Data section: Begin
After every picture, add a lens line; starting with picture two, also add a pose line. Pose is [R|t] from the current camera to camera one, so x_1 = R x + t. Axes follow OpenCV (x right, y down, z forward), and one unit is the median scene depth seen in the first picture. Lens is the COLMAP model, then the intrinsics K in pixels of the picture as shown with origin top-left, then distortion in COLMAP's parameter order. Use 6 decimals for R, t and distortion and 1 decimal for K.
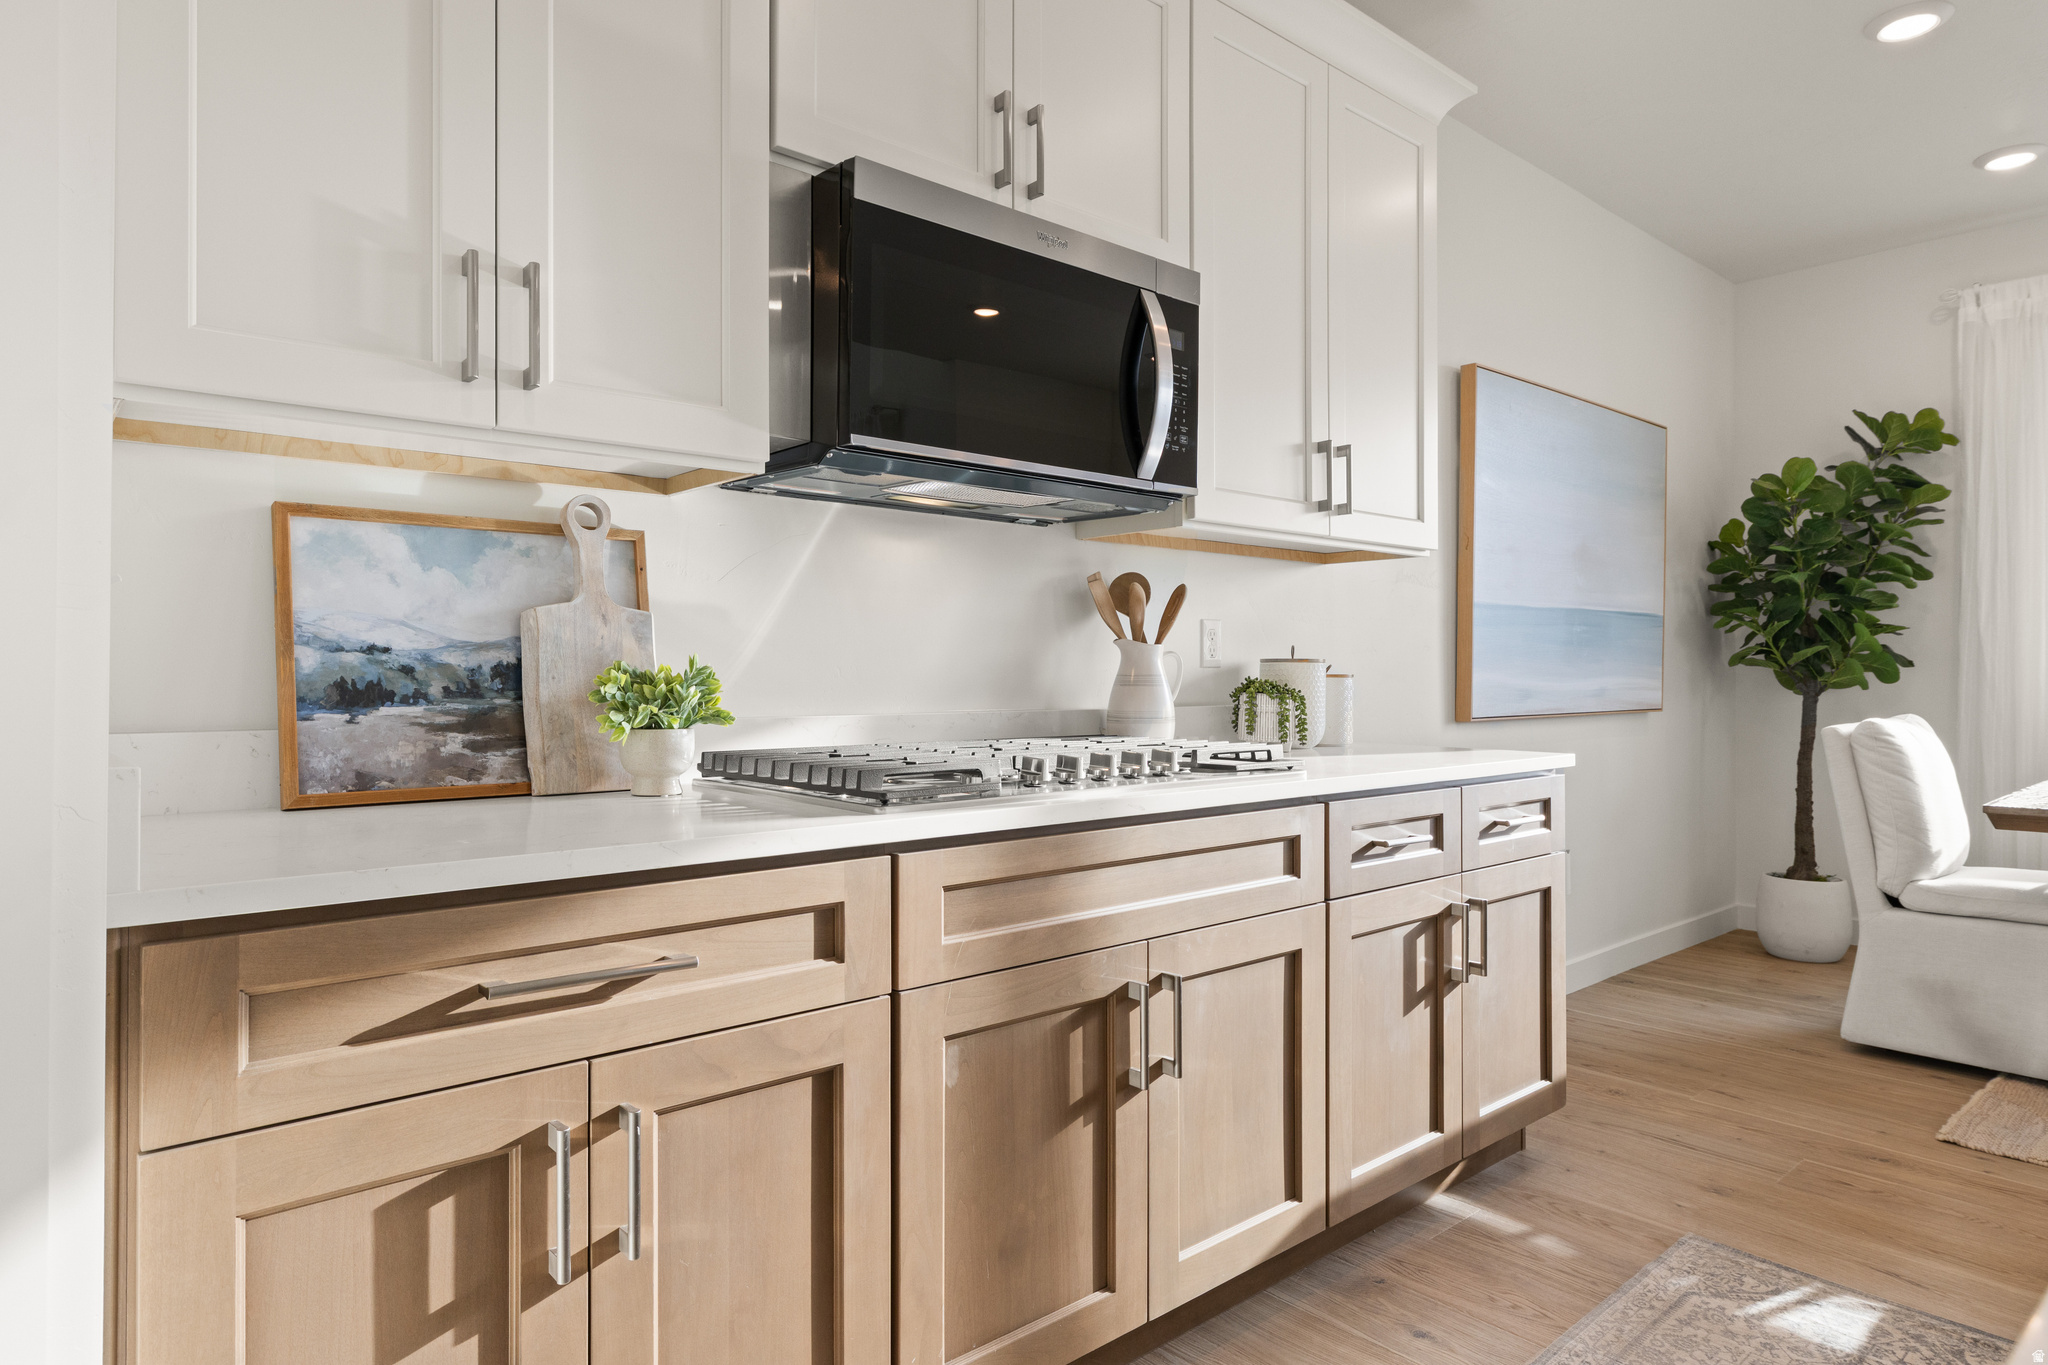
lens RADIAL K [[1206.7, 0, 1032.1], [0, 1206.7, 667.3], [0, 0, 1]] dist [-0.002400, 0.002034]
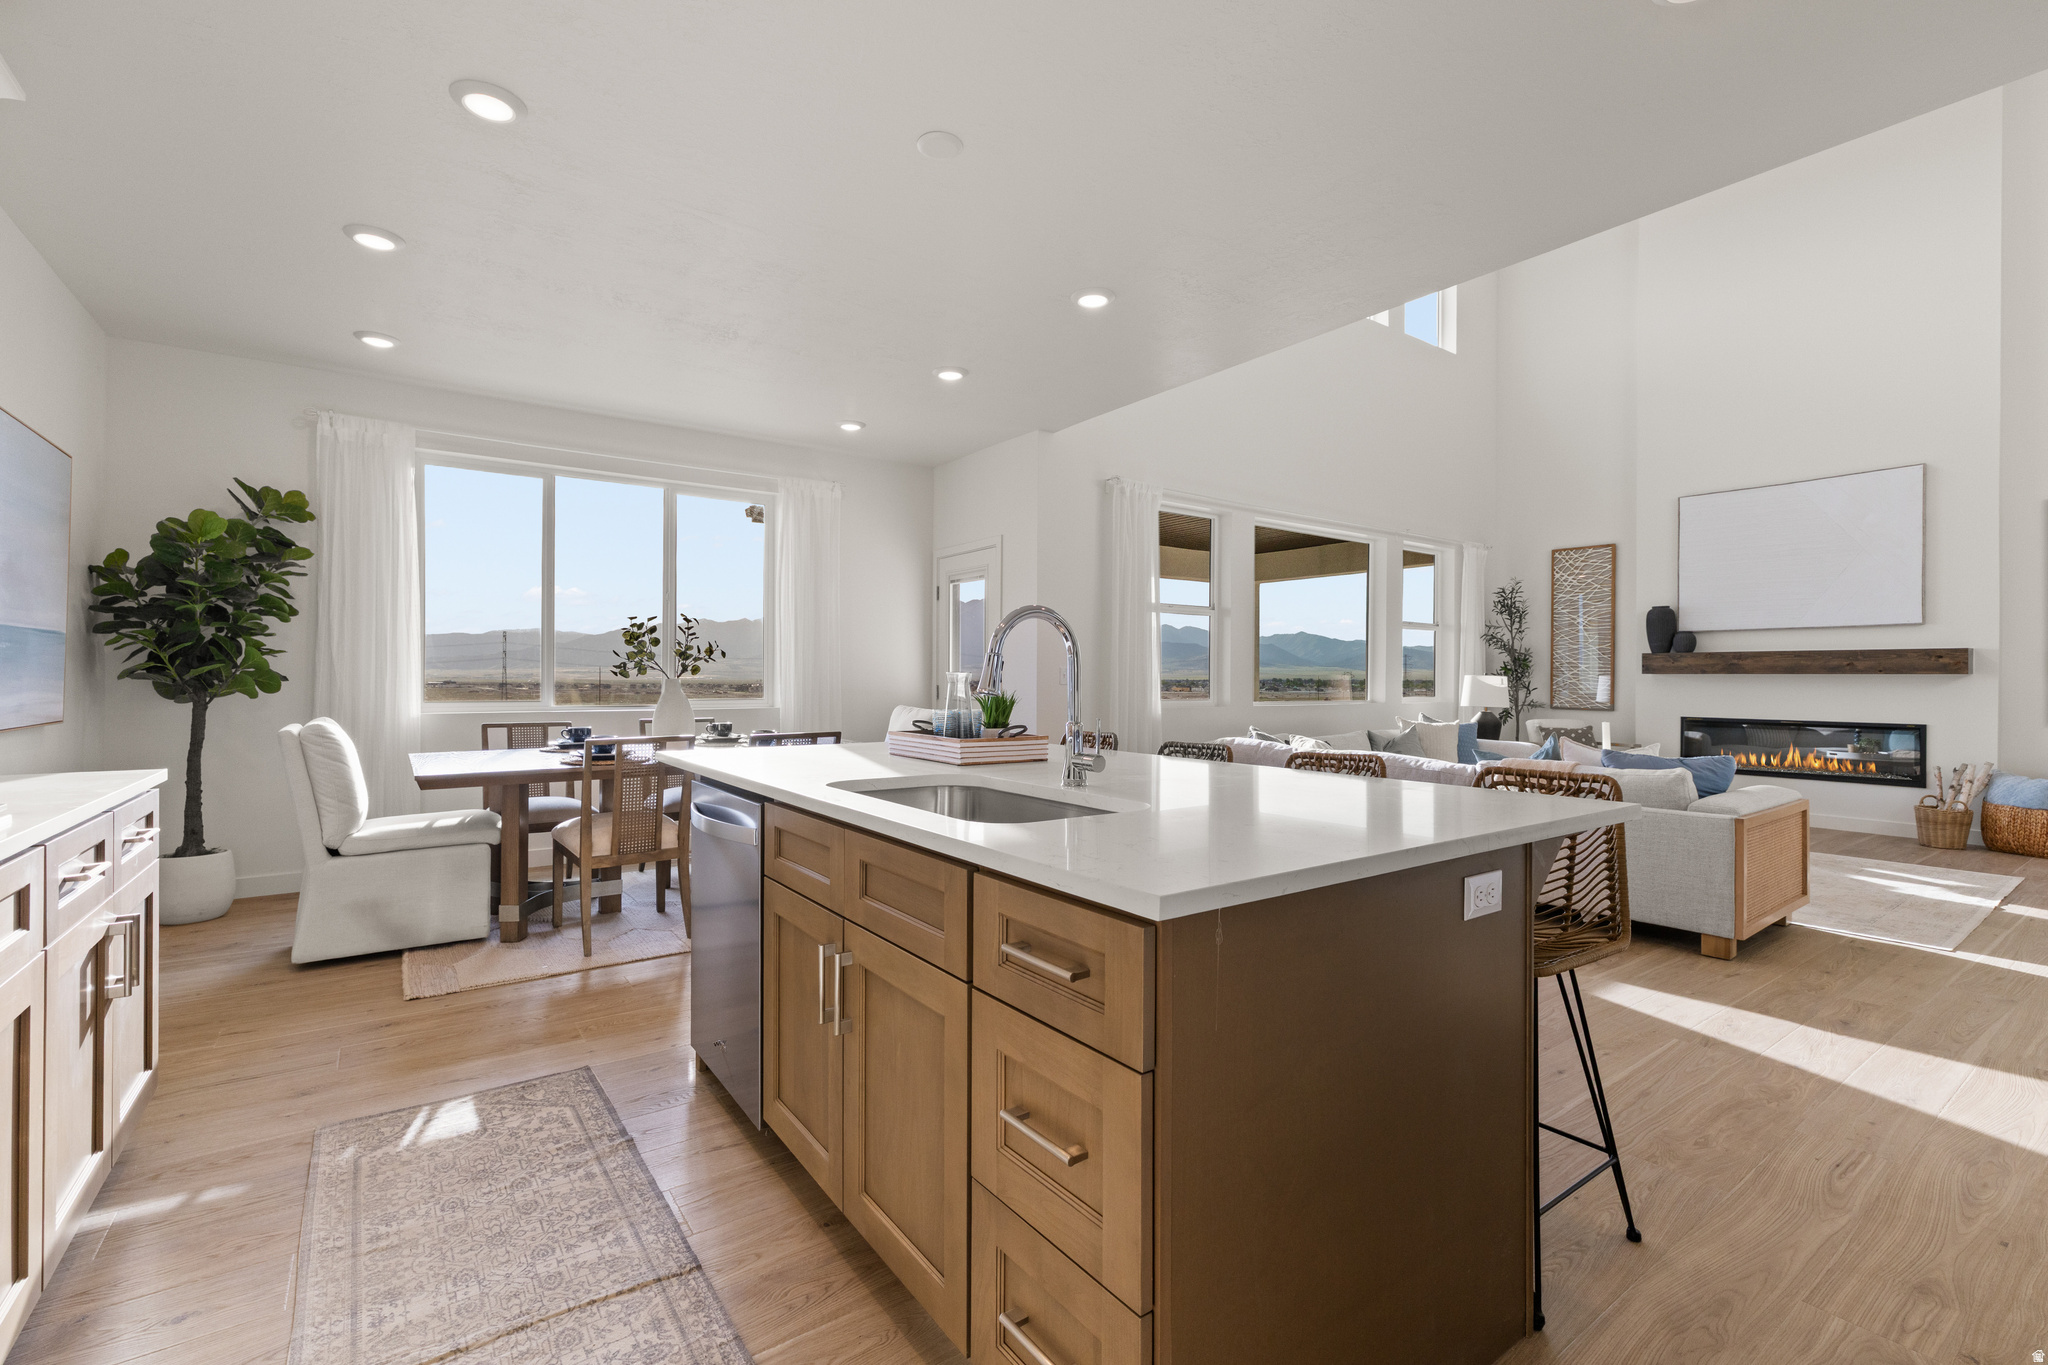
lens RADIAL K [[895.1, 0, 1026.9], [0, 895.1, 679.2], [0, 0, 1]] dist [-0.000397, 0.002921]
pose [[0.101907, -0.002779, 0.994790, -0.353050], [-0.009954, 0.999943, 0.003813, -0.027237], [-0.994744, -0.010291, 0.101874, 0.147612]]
Data section: End
**Problem to solve:**
Line by line, reproduce the material above exactly, leaving each picture out.

**Answer to this exercise:**
After every picture, add a lens line; starting with picture two, also add a pose line. Pose is [R|t] from the current camera to camera one, so x_1 = R x + t. Axes follow OpenCV (x right, y down, z forward), and one unit is the median scene depth seen in the first picture. Lens is the COLMAP model, then the intrinsics K in pixels of the picture as shown with origin top-left, then distortion in COLMAP's parameter order. Use 6 decimals for R, t and distortion and 1 decimal for K.
lens RADIAL K [[1206.7, 0, 1032.1], [0, 1206.7, 667.3], [0, 0, 1]] dist [-0.002400, 0.002034]
lens RADIAL K [[895.1, 0, 1026.9], [0, 895.1, 679.2], [0, 0, 1]] dist [-0.000397, 0.002921]
pose [[0.101907, -0.002779, 0.994790, -0.353050], [-0.009954, 0.999943, 0.003813, -0.027237], [-0.994744, -0.010291, 0.101874, 0.147612]]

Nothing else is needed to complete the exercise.